UYUŞMAZLIK KONUSU OLAN HUSUSLAR
Uyuşmazlık; satıma konu malın ayıplı olup olmadığı noktasında toplanmaktadır.
DELİLLERİN DEĞERLENDİRİLMESİ VE GEREKÇE
Dava, satım sözleşmesine dayalı olarak satıma konu malın ayıplı olduğu iddiası ile misli ile değişimi, olmaz ise bedelin iadesi istemine ilişkindir.
İnceleme, 6100 sayılı HMK’nin 355. maddesi uyarınca istinaf dilekçesinde ileri sürülen sebeplerle sınırlı, ancak kamu düzenine ilişkin nedenler resen göz önünde tutularak yapılmıştır.

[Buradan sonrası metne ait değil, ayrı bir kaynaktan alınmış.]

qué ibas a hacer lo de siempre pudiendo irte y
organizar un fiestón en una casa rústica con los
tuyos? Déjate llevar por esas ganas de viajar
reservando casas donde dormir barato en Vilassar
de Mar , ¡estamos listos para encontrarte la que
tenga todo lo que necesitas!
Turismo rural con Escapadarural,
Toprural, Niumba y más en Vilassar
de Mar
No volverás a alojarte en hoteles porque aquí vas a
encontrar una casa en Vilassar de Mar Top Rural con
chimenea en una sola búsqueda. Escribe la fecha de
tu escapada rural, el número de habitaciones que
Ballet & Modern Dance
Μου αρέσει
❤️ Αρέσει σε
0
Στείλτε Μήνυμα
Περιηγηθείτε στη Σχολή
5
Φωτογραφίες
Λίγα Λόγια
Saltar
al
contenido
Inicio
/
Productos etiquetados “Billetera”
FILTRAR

Mahkemece, yargılamanın HMK’da düzenlenen usul kurallarına uygun olarak yapılmış olmasına, kamu düzenine aykırılık hallerinin bulunmamasına, dava dosyası içerisindeki bilgi ve belgelere, ilk derece mahkeme kararının gerekçesinde dayanılan delillerin tartışılıp, değerlendirilmesinde usul ve yasaya aykırı bir yön olmamasına ve özellikle hükme esas alınan bilirkişi raporu ve davacının dayandığı delillerle satıma konu telefonun ayıplı olduğunun ispat edilememiş olmasına göre davacı vekilinin istinaf itirazları yerinde görülmediğinden istinaf başvurusunun esastan reddine karar verilmesi gerekmiştir.

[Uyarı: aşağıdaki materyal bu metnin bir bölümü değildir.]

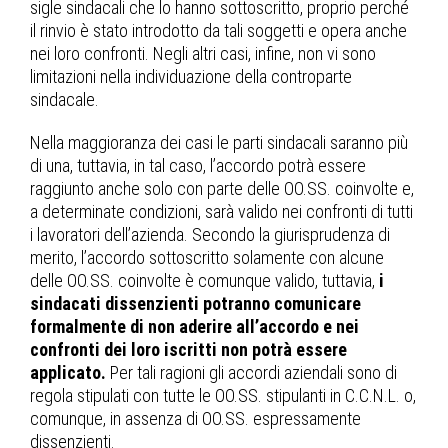
sigle sindacali che lo hanno sottoscritto, proprio perché
il rinvio è stato introdotto da tali soggetti e opera anche
nei loro confronti. Negli altri casi, infine, non vi sono
limitazioni nella individuazione della controparte
sindacale.
Nella maggioranza dei casi le parti sindacali saranno più
di una, tuttavia, in tal caso, l’accordo potrà essere
raggiunto anche solo con parte delle OO.SS. coinvolte e,
a determinate condizioni, sarà valido nei confronti di tutti
i lavoratori dell’azienda. Secondo la giurisprudenza di
merito, l’accordo sottoscritto solamente con alcune
delle OO.SS. coinvolte è comunque valido, tuttavia,
i
sindacati dissenzienti potranno comunicare
formalmente di non aderire all’accordo e nei
confronti dei loro iscritti non potrà essere
applicato.
Per tali ragioni gli accordi aziendali sono di
regola stipulati con tutte le OO.SS. stipulanti in C.C.N.L. o,
comunque, in assenza di OO.SS. espressamente
dissenzienti.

HÜKÜM :Gerekçesi yukarıda açıklandığı üzere;
1-Davacı vekilinin istinaf başvurusunun Hukuk Muhakemeleri Kanununun 353/1-b.1.maddesi gereğince ESASTAN REDDİNE,
2-Harçlar Kanunu gereğince alınması gereken 80,70.-TL istinaf karar ve ilam harcından, peşin alınan 44,40.-TL harcın mahsubu ile bakiye 36,30.-TL harcın istinaf eden davacıdan alınarak Hazineye İrat Kaydına,
3-İstinaf eden tarafından yapılan istinaf posta giderlerinin üzerinde bırakılmasına,
4-İstinaf incelemesi sırasında duruşma açılmadığından karşı taraf lehine vekalet ücretine hükmedilmesine yer olmadığına,
5-HMK’nin 333.maddesi gereğince gider avansından kalanının karar kesinleştiğinde yatırana iadesine,
6-HMK m. 359/4 uyarınca kararın tebliğinin ilk derece mahkemesince yapılmasına,
HMK’nin 353/1-b-1 maddesi uyarınca yapılan inceleme sonucunda HMK’nin 362/1-a maddesi gereğince kesin olmak üzere, 25/03/2022 tarihinde oybirliği ile karar verildi.
….

NOT: BU BELGE ELEKTRONİK İMZA İLE İMZALANMIŞ OLUP, AYRICA FİZİKİ OLARAK İMZALANMAYACAKTIR.
“5070 sayılı Kanun m. 5 ve 6098 sayılı TBK m. 15. uyarınca elektronik imza ile oluşturulan belgeler elle atılan fiziki imza ile aynı sonucu doğurur.”